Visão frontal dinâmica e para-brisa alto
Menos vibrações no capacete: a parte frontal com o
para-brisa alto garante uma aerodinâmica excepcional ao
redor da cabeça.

------------------------------

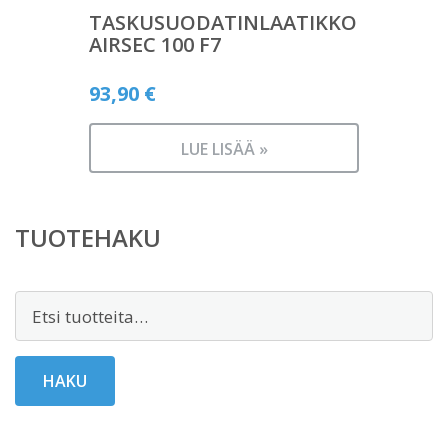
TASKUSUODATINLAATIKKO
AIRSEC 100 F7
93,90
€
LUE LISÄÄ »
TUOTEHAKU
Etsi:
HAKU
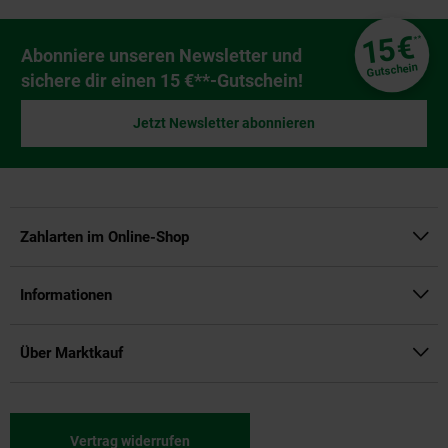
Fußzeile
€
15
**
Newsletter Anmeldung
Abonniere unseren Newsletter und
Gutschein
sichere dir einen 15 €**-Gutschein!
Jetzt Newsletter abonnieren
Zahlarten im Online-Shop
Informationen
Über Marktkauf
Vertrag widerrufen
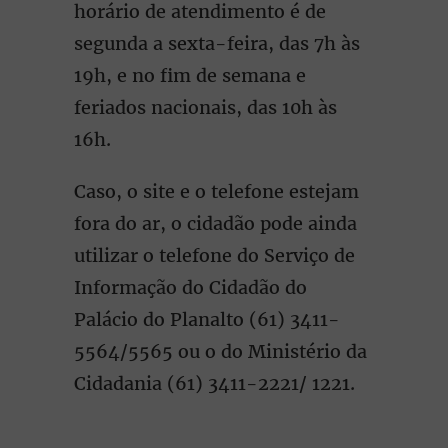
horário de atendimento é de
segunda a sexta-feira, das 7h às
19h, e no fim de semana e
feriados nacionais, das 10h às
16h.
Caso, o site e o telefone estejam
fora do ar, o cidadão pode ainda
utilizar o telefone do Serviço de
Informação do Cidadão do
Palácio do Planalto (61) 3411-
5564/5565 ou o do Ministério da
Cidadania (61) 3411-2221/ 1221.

------------------------------

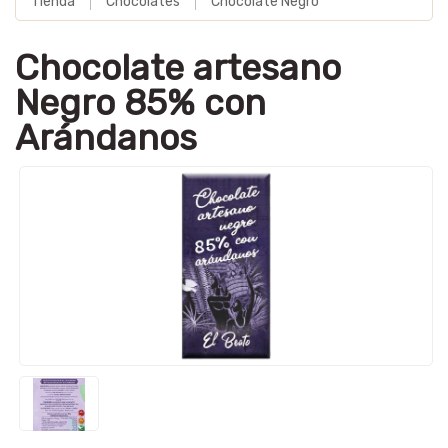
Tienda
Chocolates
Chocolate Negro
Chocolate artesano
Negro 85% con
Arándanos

------------------------------

• [THE PROBLEM]:
From the material given, work out how many lines hold the string "Gutschein"; state that number and nothing further.

• [ANSWER SPACE]:
2